ASSIGNMENT 1 - In the diindolylmethane text, rewrite the paragraph that begins "Diindolylmethane is LIKELY SAFE" as a short bulleted list that keeps its main facts.
ASSIGNMENT 2 - List every safety rating that the diindolylmethane text writes in capital letters.
ASSIGNMENT 3 - Write the next part of the diindolylmethane text, picking up after its final sentence.

━━ EXTRACT ━━

Diindolylmethane (DIM) is used as a supplement to produce changes in estrogen metabolism.
Despite very minimal research, suspected benefits of DIM are as follows:
- Preventing cancer
- Treating PMS
“Diindolylmethane is LIKELY SAFE when consumed in the small amounts found in foods. A typical diet supplies 2-24 mg of diindolylmethane. It is POSSIBLY SAFE for most people when taken by mouth short-term for medicinal purposes. Taking larger doses of diindolylmethane is POSSIBLY UNSAFE. Taking 600 mg of diindolylmethane daily has been reported to lower sodium levels in some people.
Special Precautions & Warnings:
Pregnancy and breast-feeding: Diindolylmethane is LIKELY SAFE when consumed in the small amounts found in foods. But don’t take larger amounts. Not enough is known about the safety of larger amounts during pregnancy and breast-feeding.

━━━
━━ SOURCE INFORMATION ━━

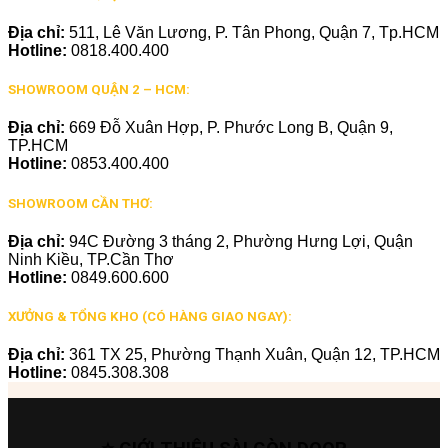
Địa chỉ:
511, Lê Văn Lương, P. Tân Phong, Quận 7, Tp.HCM
Hotline:
0818.400.400
SHOWROOM QUẬN 2 – HCM:
Địa chỉ:
669 Đỗ Xuân Hợp, P. Phước Long B, Quận 9,
TP.HCM
Hotline:
0853.400.400
SHOWROOM CẦN THƠ:
Địa chỉ:
94C Đường 3 tháng 2, Phường Hưng Lợi, Quận
Ninh Kiều, TP.Cần Thơ
Hotline:
0849.600.600
XƯỞNG & TỔNG KHO (CÓ HÀNG GIAO NGAY):
Địa chỉ:
361 TX 25, Phường Thạnh Xuân, Quận 12, TP.HCM
Hotline:
0845.308.308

━━━

TASK RESULT 1 -
- Likely safe in the small amounts found in foods; a typical diet supplies 2-24 mg.
- Possibly safe for most people when taken by mouth short-term for medicinal purposes.
- Larger doses are possibly unsafe.
- 600 mg daily has been reported to lower sodium levels in some people.

TASK RESULT 2 -
- LIKELY SAFE
- POSSIBLY SAFE
- POSSIBLY UNSAFE

TASK RESULT 3 -
Children: Diindolylmethane is LIKELY SAFE when consumed in the small amounts found in foods. But don’t give children larger amounts. Not enough is known about the safety of larger amounts of diindolylmethane when given to children.
Hormone-sensitive conditions such as breast cancer, uterine cancer, ovarian cancer, endometriosis, or uterine fibroids: Diindolylmethane might act like estrogen, so there is some concern that it might make hormone-sensitive conditions worse. These conditions include breast, uterine, and ovarian cancer; endometriosis; and uterine fibroids. However, developing research also suggests that diindolylmethane might work against estrogen and could possibly be protective against hormone-dependent cancers. But stay on the safe side. Until more is known, don’t use diindolylmethane if you have a hormone-sensitive condition.”
Medications changed by the liver (Cytochrome P450 1A2 (CYP1A2) substrates) interacts with DIINDOLYLMETHANE
Some medications are changed and broken down by the liver.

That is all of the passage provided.